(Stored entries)
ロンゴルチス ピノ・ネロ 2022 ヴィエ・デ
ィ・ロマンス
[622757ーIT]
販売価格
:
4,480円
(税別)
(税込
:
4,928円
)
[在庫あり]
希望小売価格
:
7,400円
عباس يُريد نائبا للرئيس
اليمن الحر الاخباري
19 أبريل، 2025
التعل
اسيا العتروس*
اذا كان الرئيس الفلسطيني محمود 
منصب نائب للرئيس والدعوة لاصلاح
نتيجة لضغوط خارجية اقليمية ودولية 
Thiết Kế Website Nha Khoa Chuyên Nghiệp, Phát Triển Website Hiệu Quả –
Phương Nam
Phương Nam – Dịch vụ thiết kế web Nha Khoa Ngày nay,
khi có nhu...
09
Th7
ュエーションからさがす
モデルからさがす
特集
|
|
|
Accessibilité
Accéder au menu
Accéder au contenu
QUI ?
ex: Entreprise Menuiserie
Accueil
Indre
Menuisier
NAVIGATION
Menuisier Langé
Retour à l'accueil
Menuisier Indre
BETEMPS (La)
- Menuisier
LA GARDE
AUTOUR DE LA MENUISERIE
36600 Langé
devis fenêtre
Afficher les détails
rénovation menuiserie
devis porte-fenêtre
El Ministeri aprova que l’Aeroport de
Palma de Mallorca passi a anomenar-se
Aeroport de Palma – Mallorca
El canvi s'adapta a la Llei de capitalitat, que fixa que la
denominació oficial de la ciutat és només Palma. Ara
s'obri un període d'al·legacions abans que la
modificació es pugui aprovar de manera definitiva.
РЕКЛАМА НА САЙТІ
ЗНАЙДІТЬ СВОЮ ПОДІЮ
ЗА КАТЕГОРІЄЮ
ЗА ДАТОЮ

WHAT TO PRODUCE. Word for word, return each of the entries shown above.

TASK OUTPUT.
ロンゴルチス ピノ・ネロ 2022 ヴィエ・デ
ィ・ロマンス
[622757ーIT]
販売価格
:
4,480円
(税別)
(税込
:
4,928円
)
[在庫あり]
希望小売価格
:
7,400円
عباس يُريد نائبا للرئيس
اليمن الحر الاخباري
19 أبريل، 2025
التعل
اسيا العتروس*
اذا كان الرئيس الفلسطيني محمود 
منصب نائب للرئيس والدعوة لاصلاح
نتيجة لضغوط خارجية اقليمية ودولية 
Thiết Kế Website Nha Khoa Chuyên Nghiệp, Phát Triển Website Hiệu Quả –
Phương Nam
Phương Nam – Dịch vụ thiết kế web Nha Khoa Ngày nay,
khi có nhu...
09
Th7
ュエーションからさがす
モデルからさがす
特集
|
|
|
Accessibilité
Accéder au menu
Accéder au contenu
QUI ?
ex: Entreprise Menuiserie
Accueil
Indre
Menuisier
NAVIGATION
Menuisier Langé
Retour à l'accueil
Menuisier Indre
BETEMPS (La)
- Menuisier
LA GARDE
AUTOUR DE LA MENUISERIE
36600 Langé
devis fenêtre
Afficher les détails
rénovation menuiserie
devis porte-fenêtre
El Ministeri aprova que l’Aeroport de
Palma de Mallorca passi a anomenar-se
Aeroport de Palma – Mallorca
El canvi s'adapta a la Llei de capitalitat, que fixa que la
denominació oficial de la ciutat és només Palma. Ara
s'obri un període d'al·legacions abans que la
modificació es pugui aprovar de manera definitiva.
РЕКЛАМА НА САЙТІ
ЗНАЙДІТЬ СВОЮ ПОДІЮ
ЗА КАТЕГОРІЄЮ
ЗА ДАТОЮ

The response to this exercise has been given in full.